===== Text segment =====

Interestingly enough, I think I read somewhere, or saw on TV that a lot of Italian-American dishes are adaptations of classical Italian dishes that weren’t so much adapted for differing ingredients, but rather an abundance of ingredients that were formerly expensive in Italy. So you might get a lot of meats and sausage and cheese in the American immigrant version, because that stuff was expensive in Italy, and cheap in the US. Or, where a dish might use a relatively small amount of rock lobster meat in Italy, the immigrants would load it up with New England lobster, because it’s cheaper in the US.
So over time, “Italian” food in the us really meant the distinct Italian-American cuisine, and not actual authentic Italian food. It’s pretty much exactly the division between what gets called “Mexican Food” in most of the US; it’s really Tex-Mex, which is a sort of Northern Mexican/Anglo food syncretism, with actual Mexican food being a different beast entirely.
And, for the record, the best Italian food I’ve ever had was in Budapest, Hungary, not in Florence, Rome, Siena or Milan, although they all had dishes that were close seconds.
Did you eat in anyone’s home, or did you always eat at restaurants ?
I had very few good meals at restaurants in Cuba, but the meals I ate in people’s homes were very good.
I agree with this. We have a number of Jewish friends, and I know that when we eat at their houses, it’s going be a bland meal in desperate need of salt and pepper. Good deli, on the other hand, is terrific.
Yeah, there’s a reason Israelis mostly avoid Ashkenazi food. We prefer Tunisian Jewish food, or Greek Jewish food, or Iraqi Jewish food… even classic European food like Shnitzel, we eat in a pita, with hummus.
Except for matza ball soup. That, we eat.
(And Deli food - corned beef sandwiches and the like - is *American *food. It was, after all, invented in New York).
I think my least favorite was Mali. West African good at its best can be quite good- delicious grilled meats, fresh fish, fritters and donuts of all types, tropical fruits, warm baguettes, peanut sauces, scotch bonnet relish and stewed greens washed down with sweet red hibiscus tea.
But at its worst, it’s really not great- massive quantities of bland starch with a thin smear of oily sauce and the occasional tiny cube of gristly mystery meat, for breakfast, lunch and dinner. Mali, sadly, seems to be firmly on the “not great” side (which I’m sure is largely a reflection of the depth of poverty there). What really got me is that their beans, which are usually a great idea when you want to avoid the mystery meat, were terrible. Bland, dirt flavored cowpeas. Yech.
My other votes go to Guatemala and Nepal. Guatemalan food is fatty and bland, Nepali food is just bland and bland. Both probably suffer from being this close to neighbors with much better cuisine. Mongolian isn’t great either- lots of fatty lamb and warm milk.
Tibetan food was better than I expected, but then I like the butter tea. Dumplings, a delicious sour noodle soup, breads…not a lot of veggies, but otherwise hearty and delicious.
Just to clarify, there is no blockade upon Cuba. Since the end of the missile crisis, the country has always been free to import from any other nation except the United States. Any problems with ingredient quality there arise simply from domestic poverty.

=====

- _What to do_
Pick up the comment thread about food in different countries and carry it on past its last remark.

===== Record excerpts =====

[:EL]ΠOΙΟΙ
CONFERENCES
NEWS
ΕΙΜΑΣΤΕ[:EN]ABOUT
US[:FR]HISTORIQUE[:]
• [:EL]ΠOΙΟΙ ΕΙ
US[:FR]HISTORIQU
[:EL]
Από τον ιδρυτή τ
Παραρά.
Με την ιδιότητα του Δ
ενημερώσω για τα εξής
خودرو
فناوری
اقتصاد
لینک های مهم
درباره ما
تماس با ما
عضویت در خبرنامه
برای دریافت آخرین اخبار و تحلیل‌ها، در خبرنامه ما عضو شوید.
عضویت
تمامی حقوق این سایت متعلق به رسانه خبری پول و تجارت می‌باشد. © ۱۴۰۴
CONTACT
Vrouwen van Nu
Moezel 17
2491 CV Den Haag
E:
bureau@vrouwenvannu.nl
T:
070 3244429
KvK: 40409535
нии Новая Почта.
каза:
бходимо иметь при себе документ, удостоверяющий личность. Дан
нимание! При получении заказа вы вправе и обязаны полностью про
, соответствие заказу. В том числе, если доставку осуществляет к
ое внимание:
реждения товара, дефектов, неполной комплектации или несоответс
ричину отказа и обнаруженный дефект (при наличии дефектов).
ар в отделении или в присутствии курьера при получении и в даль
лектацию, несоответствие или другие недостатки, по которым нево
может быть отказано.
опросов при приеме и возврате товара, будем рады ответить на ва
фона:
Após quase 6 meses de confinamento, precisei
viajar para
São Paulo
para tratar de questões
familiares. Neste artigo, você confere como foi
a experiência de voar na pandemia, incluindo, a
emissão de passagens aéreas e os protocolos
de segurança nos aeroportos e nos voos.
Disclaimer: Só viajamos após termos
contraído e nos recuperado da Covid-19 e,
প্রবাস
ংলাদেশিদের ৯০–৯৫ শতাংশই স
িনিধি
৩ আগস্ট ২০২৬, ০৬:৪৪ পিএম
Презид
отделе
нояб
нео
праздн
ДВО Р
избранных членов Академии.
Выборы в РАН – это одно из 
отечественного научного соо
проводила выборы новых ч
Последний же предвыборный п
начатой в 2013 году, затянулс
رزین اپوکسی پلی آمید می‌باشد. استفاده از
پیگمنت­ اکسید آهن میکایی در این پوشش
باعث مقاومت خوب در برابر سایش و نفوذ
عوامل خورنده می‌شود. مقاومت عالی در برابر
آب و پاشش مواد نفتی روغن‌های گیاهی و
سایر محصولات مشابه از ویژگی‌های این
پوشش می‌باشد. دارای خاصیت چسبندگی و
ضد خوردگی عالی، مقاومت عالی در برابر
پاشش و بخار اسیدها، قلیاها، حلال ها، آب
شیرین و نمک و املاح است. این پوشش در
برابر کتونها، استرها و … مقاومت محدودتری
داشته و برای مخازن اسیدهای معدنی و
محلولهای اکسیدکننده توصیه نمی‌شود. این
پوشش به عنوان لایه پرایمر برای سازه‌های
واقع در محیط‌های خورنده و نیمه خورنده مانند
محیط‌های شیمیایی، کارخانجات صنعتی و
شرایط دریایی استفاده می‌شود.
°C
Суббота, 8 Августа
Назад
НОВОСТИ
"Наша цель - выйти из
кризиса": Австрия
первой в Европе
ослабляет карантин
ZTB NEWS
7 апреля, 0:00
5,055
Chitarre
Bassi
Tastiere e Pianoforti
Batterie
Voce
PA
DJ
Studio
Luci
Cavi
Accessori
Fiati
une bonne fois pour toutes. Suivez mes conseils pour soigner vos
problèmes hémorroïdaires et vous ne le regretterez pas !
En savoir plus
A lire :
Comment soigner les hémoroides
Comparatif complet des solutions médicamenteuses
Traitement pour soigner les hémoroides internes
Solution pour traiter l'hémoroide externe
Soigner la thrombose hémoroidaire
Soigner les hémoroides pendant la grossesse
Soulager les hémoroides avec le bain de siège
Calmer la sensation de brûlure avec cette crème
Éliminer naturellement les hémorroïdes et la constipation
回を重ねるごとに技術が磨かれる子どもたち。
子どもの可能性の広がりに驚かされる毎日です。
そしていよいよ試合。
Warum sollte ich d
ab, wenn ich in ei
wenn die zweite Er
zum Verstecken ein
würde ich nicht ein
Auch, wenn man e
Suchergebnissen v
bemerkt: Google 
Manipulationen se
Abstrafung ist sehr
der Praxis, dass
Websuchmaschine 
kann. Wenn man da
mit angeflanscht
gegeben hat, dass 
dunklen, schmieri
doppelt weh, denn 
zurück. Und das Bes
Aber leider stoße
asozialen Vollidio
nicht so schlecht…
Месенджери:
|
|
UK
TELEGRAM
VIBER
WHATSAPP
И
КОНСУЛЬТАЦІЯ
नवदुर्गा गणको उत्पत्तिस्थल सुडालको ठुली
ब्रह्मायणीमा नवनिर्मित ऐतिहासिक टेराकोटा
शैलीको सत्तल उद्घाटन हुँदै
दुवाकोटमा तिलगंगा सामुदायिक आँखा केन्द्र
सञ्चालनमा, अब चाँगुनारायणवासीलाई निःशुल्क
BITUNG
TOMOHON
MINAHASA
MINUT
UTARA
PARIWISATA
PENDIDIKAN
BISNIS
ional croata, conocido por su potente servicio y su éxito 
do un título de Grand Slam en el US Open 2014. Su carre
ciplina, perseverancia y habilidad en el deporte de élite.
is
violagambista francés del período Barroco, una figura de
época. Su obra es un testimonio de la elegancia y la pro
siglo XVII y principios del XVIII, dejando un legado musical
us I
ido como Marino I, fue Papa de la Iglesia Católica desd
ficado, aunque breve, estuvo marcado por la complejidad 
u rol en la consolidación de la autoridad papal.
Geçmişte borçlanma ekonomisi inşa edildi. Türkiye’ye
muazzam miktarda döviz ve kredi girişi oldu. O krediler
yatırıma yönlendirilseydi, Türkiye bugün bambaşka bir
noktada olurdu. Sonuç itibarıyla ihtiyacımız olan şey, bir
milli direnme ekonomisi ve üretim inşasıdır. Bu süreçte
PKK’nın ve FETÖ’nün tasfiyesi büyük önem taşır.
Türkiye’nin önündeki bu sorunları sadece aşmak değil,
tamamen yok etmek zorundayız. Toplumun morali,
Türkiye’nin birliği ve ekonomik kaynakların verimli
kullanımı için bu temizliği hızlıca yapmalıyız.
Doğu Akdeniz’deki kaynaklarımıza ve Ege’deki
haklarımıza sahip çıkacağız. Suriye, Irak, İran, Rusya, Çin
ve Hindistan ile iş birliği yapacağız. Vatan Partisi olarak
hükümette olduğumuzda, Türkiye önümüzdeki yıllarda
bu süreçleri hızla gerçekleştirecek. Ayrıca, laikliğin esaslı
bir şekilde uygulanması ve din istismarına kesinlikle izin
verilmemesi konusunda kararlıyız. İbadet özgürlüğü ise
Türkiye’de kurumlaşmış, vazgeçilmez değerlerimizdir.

=====

- _The answer_
I agree to some extent. Mutton is the mainstay in West Africa, and to me it’s inedible. Some dishes that originate there translate well to Western ingredients, however. We make a chicken and peanut stew that gets raves. We just avoided Malian restaurants, as you were never sure what the hell was on your plate.
Portugal has some food problems. For a nation of fishermen, they sure know how to ruin fish. Bacalhao (salted cod) is the national dish and it’s simply not edible to me in most of its incarnations. And don’t get me started on cozido or caldo verde. That the Portuguese cling to a form of preservation that no longer serves a purpose speaks volumes about the national obsession with the past. I didn’t have a memorable meal in a Portuguese restaurant in the two years we lived there. The best food there is cheese, bread and red wine, which is not necessarily a bad thing. After a year, we took a two week vacation to Italy, just to remind ourselves what good food tasted like.
This thread speaks much more about the posters than any of the given cuisines.
How patronizing of you. Everyone has personal preferences. Sometimes people speak out of ignorance, but most of these seem to be based on personal experience and personal likes/dislikes.
(Tunisian Jewish) friend of mine once quipped that Ashkenazi staples were the kind of stuff that leant credence to the neo-nazi notion that East Europeans Jews marched into the concentration camps - 'cause demonstrably these people deliberately seek out misery and suffering on a daily basis :D.
toasts Chefguy
Nearly every post has come from someone who’s had some exposure to the cuisine, usually more than a one-time meal.
You read way, way too much into what I said. I was only noticing how much one’s personal history, upbringing and places of residence shape one’s tastes, and even one’s perceptions about what constitutes a cuisine. It’s fascinating to observe.
We may not be able to agree on the “worst” cuisine, but it’s just as interesting to read about all the different perspectives, and experiences.
Relax.
IME, via expatriates, Nepalese food (“Nepali” is the people and language, I’m told) is much akin to its neighbor (both ways, really, but especially India), and anything but bland.
Presumably that doesn’t make it less Jewish than the Jewish food invented in Tunisia, Greece, et al.?
Burmese food. Just odd textures and flavours. A Burmese friend gave me some glass noodles and something. Flavouring involved fish sauce. My good manners kicked in and I said thank you and that is interesting, but I didn’t ask for seconds.
Other than lumpia, I can’t think of a single Filipino food that I ever want to eat.
That’s just a matter of style. I’ve familiar with both Nepali and Nepalese being used for any- and everything connected with the country.
Not even balut?
Thanks. That says it.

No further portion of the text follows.